The mass assembly of high-redshift black holes

TL;DR

This study uses a semi-analytic model to explore how high-redshift black holes grow through mergers and gas accretion, revealing the importance of halo mass and accretion modes in their evolution.

Contribution

It introduces a novel black hole growth model with a critical halo mass threshold, highlighting the roles of mergers and gas accretion in black hole assembly at high redshift.

Findings

Black holes in massive halos grow mainly via gas accretion after initial mergers.

Accretion in secondary branches significantly contributes in high-mass halos.
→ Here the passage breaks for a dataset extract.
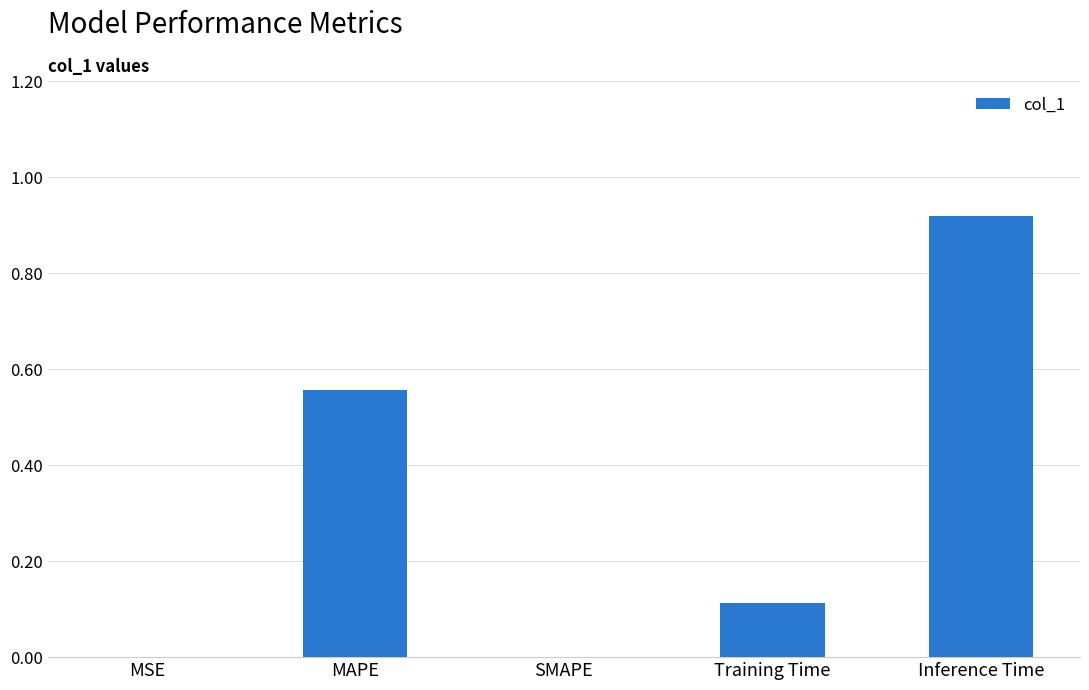

What is the sum of the values at Training Time and Inference Time?

1.0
Eddington ratio trends vary with black hole mass and redshift.

Abstract

We use the Delphi semi-analytic model to study the mass assembly and properties of high-redshift ($z>4$) black holes over a wide mass range, $10^3 < M_{bh}/M_\odot < 10^{10}$. Our black hole growth implementation includes a critical halo mass ($M_{h}^{crit}$) below which the black hole is starved and above which it is allowed to grow either at the Eddington limit or proportionally to the gas content of the galaxy. As a consequence, after an initial growth phase dominated by black hole mergers down to $z \sim 7 (9)$, supermassive black holes in $z=4$ halo masses of $M_h|_{z=4} \sim 10^{11.75} ~ (10^{13.4}) M_\odot$ mainly grow by gas accretion from the interstellar medium. In particular, we find that: (i) while most of the accretion occurs in the major branch for $M_h|_{z=4} \sim 10^{11-12} M_\odot$ halos, accretion in secondary branches plays a significant role in assembling the black hole mass in higher-mass halos ($M_h|_{z=4} \gtrsim 10^{12} M_\odot$); (ii) while the Eddington ratio increases with decreasing redshift for low-mass ($M_{bh} < 10^5 M_\odot$) black holes, it shows the opposite trend for larger masses. In addition, since the accretion rate depends on the gas mass present in the host halo, the duty cycle of the Eddington-limited accretion phase -- which can last up to $\approx 650$ Myr -- is crucially linked to the joint assembly history of the black hole and its host halo.